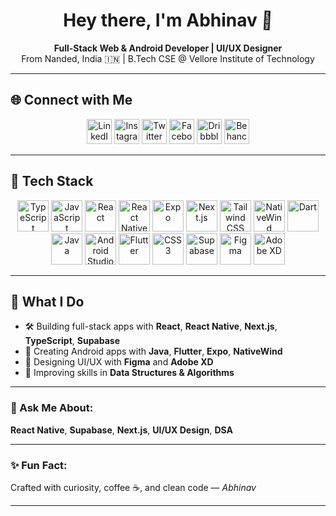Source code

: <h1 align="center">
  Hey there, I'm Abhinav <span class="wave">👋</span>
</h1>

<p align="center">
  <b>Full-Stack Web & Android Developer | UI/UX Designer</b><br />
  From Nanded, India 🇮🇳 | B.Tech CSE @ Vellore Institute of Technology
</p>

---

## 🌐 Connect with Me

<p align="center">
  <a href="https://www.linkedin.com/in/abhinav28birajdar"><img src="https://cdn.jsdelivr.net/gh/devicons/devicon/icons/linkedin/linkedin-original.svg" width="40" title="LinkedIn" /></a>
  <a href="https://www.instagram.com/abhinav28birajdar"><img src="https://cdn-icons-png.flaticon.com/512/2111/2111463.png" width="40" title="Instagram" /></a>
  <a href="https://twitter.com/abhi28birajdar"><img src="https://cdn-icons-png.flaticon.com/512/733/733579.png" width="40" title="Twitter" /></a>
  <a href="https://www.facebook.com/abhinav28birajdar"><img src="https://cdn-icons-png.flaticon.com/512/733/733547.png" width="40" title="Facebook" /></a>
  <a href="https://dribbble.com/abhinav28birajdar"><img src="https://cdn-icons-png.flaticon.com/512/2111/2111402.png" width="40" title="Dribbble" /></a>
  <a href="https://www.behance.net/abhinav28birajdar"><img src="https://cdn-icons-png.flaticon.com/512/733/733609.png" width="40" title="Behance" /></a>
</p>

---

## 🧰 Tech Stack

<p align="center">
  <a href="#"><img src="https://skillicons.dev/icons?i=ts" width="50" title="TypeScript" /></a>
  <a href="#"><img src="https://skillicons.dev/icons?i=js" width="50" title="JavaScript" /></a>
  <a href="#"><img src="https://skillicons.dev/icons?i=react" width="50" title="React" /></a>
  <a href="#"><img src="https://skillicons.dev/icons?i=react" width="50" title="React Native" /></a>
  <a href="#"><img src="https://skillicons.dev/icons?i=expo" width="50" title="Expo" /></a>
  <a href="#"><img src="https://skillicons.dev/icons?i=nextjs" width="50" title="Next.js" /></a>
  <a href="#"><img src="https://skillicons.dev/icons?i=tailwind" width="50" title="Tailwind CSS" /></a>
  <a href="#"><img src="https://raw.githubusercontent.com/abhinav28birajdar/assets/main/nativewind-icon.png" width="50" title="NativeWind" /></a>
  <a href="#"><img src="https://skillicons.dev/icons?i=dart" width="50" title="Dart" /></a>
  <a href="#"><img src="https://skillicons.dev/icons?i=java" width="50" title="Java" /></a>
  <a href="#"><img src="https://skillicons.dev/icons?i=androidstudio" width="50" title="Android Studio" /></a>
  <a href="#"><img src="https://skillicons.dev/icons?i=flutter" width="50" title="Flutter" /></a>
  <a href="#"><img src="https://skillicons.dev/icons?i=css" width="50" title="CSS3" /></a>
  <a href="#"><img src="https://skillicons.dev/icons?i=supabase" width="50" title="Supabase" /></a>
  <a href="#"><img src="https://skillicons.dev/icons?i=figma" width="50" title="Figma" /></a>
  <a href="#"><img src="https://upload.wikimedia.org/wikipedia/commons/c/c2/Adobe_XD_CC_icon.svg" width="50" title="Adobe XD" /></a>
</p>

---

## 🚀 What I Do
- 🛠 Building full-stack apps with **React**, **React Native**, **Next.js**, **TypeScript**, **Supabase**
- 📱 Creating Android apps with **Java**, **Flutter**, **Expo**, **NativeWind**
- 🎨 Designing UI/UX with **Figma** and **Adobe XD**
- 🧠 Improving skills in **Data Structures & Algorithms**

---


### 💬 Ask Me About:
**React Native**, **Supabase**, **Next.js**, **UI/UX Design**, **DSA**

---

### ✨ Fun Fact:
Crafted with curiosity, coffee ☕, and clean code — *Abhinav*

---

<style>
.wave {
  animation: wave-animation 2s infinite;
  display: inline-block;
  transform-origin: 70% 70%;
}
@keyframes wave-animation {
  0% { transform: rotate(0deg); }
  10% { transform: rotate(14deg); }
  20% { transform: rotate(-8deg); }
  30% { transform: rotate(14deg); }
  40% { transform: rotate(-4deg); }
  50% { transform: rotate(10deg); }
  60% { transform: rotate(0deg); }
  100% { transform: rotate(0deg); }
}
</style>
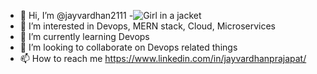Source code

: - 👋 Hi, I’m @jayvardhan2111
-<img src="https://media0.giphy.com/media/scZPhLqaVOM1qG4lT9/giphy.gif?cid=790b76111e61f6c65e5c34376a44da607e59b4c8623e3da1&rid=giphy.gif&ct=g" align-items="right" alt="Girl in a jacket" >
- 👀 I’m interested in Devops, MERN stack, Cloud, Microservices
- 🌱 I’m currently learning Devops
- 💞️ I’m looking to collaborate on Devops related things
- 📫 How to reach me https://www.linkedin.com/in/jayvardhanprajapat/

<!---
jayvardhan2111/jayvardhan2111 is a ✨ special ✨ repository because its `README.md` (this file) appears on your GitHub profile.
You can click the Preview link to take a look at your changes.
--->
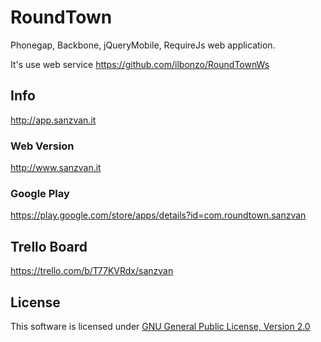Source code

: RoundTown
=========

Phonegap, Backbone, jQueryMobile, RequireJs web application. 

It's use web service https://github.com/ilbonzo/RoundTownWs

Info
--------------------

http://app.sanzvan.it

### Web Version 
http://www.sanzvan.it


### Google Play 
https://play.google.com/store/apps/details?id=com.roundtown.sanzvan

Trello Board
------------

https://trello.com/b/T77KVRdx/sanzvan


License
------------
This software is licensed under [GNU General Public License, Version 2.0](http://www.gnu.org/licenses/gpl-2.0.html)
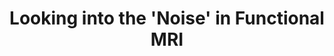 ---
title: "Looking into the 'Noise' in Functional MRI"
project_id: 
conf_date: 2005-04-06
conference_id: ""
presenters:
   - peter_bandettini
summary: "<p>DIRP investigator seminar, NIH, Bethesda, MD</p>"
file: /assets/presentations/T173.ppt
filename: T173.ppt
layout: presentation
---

_ _ _

▶ _Opdracht_:
Kopieer alsjeblieft alle regels hierboven letterlijk en laat de afbeeldingen weg.

▶ _Uitwerking_:
Source code

: <h1 align="center">
  Hey there, I'm Abhinav <span class="wave">👋</span>
</h1>

<p align="center">
  <b>Full-Stack Web & Android Developer | UI/UX Designer</b><br />
  From Nanded, India 🇮🇳 | B.Tech CSE @ Vellore Institute of Technology
</p>

---

## 🌐 Connect with Me

<p align="center">
  <a href="https://www.linkedin.com/in/abhinav28birajdar"><img src="https://cdn.jsdelivr.net/gh/devicons/devicon/icons/linkedin/linkedin-original.svg" width="40" title="LinkedIn" /></a>
  <a href="https://www.instagram.com/abhinav28birajdar"><img src="https://cdn-icons-png.flaticon.com/512/2111/2111463.png" width="40" title="Instagram" /></a>
  <a href="https://twitter.com/abhi28birajdar"><img src="https://cdn-icons-png.flaticon.com/512/733/733579.png" width="40" title="Twitter" /></a>
  <a href="https://www.facebook.com/abhinav28birajdar"><img src="https://cdn-icons-png.flaticon.com/512/733/733547.png" width="40" title="Facebook" /></a>
  <a href="https://dribbble.com/abhinav28birajdar"><img src="https://cdn-icons-png.flaticon.com/512/2111/2111402.png" width="40" title="Dribbble" /></a>
  <a href="https://www.behance.net/abhinav28birajdar"><img src="https://cdn-icons-png.flaticon.com/512/733/733609.png" width="40" title="Behance" /></a>
</p>

---

## 🧰 Tech Stack

<p align="center">
  <a href="#"><img src="https://skillicons.dev/icons?i=ts" width="50" title="TypeScript" /></a>
  <a href="#"><img src="https://skillicons.dev/icons?i=js" width="50" title="JavaScript" /></a>
  <a href="#"><img src="https://skillicons.dev/icons?i=react" width="50" title="React" /></a>
  <a href="#"><img src="https://skillicons.dev/icons?i=react" width="50" title="React Native" /></a>
  <a href="#"><img src="https://skillicons.dev/icons?i=expo" width="50" title="Expo" /></a>
  <a href="#"><img src="https://skillicons.dev/icons?i=nextjs" width="50" title="Next.js" /></a>
  <a href="#"><img src="https://skillicons.dev/icons?i=tailwind" width="50" title="Tailwind CSS" /></a>
  <a href="#"><img src="https://raw.githubusercontent.com/abhinav28birajdar/assets/main/nativewind-icon.png" width="50" title="NativeWind" /></a>
  <a href="#"><img src="https://skillicons.dev/icons?i=dart" width="50" title="Dart" /></a>
  <a href="#"><img src="https://skillicons.dev/icons?i=java" width="50" title="Java" /></a>
  <a href="#"><img src="https://skillicons.dev/icons?i=androidstudio" width="50" title="Android Studio" /></a>
  <a href="#"><img src="https://skillicons.dev/icons?i=flutter" width="50" title="Flutter" /></a>
  <a href="#"><img src="https://skillicons.dev/icons?i=css" width="50" title="CSS3" /></a>
  <a href="#"><img src="https://skillicons.dev/icons?i=supabase" width="50" title="Supabase" /></a>
  <a href="#"><img src="https://skillicons.dev/icons?i=figma" width="50" title="Figma" /></a>
  <a href="#"><img src="https://upload.wikimedia.org/wikipedia/commons/c/c2/Adobe_XD_CC_icon.svg" width="50" title="Adobe XD" /></a>
</p>

---

## 🚀 What I Do
- 🛠 Building full-stack apps with **React**, **React Native**, **Next.js**, **TypeScript**, **Supabase**
- 📱 Creating Android apps with **Java**, **Flutter**, **Expo**, **NativeWind**
- 🎨 Designing UI/UX with **Figma** and **Adobe XD**
- 🧠 Improving skills in **Data Structures & Algorithms**

---


### 💬 Ask Me About:
**React Native**, **Supabase**, **Next.js**, **UI/UX Design**, **DSA**

---

### ✨ Fun Fact:
Crafted with curiosity, coffee ☕, and clean code — *Abhinav*

---

<style>
.wave {
  animation: wave-animation 2s infinite;
  display: inline-block;
  transform-origin: 70% 70%;
}
@keyframes wave-animation {
  0% { transform: rotate(0deg); }
  10% { transform: rotate(14deg); }
  20% { transform: rotate(-8deg); }
  30% { transform: rotate(14deg); }
  40% { transform: rotate(-4deg); }
  50% { transform: rotate(10deg); }
  60% { transform: rotate(0deg); }
  100% { transform: rotate(0deg); }
}
</style>
Source code

: - 👋 Hi, I’m @jayvardhan2111
-<img src="https://media0.giphy.com/media/scZPhLqaVOM1qG4lT9/giphy.gif?cid=790b76111e61f6c65e5c34376a44da607e59b4c8623e3da1&rid=giphy.gif&ct=g" align-items="right" alt="Girl in a jacket" >
- 👀 I’m interested in Devops, MERN stack, Cloud, Microservices
- 🌱 I’m currently learning Devops
- 💞️ I’m looking to collaborate on Devops related things
- 📫 How to reach me https://www.linkedin.com/in/jayvardhanprajapat/

<!---
jayvardhan2111/jayvardhan2111 is a ✨ special ✨ repository because its `README.md` (this file) appears on your GitHub profile.
You can click the Preview link to take a look at your changes.
--->
Source code

: RoundTown
=========

Phonegap, Backbone, jQueryMobile, RequireJs web application. 

It's use web service https://github.com/ilbonzo/RoundTownWs

Info
--------------------

http://app.sanzvan.it

### Web Version 
http://www.sanzvan.it


### Google Play 
https://play.google.com/store/apps/details?id=com.roundtown.sanzvan

Trello Board
------------

https://trello.com/b/T77KVRdx/sanzvan


License
------------
This software is licensed under [GNU General Public License, Version 2.0](http://www.gnu.org/licenses/gpl-2.0.html)
 ---
title: "Looking into the 'Noise' in Functional MRI"
project_id: 
conf_date: 2005-04-06
conference_id: ""
presenters:
   - peter_bandettini
summary: "<p>DIRP investigator seminar, NIH, Bethesda, MD</p>"
file: /assets/presentations/T173.ppt
filename: T173.ppt
layout: presentation
---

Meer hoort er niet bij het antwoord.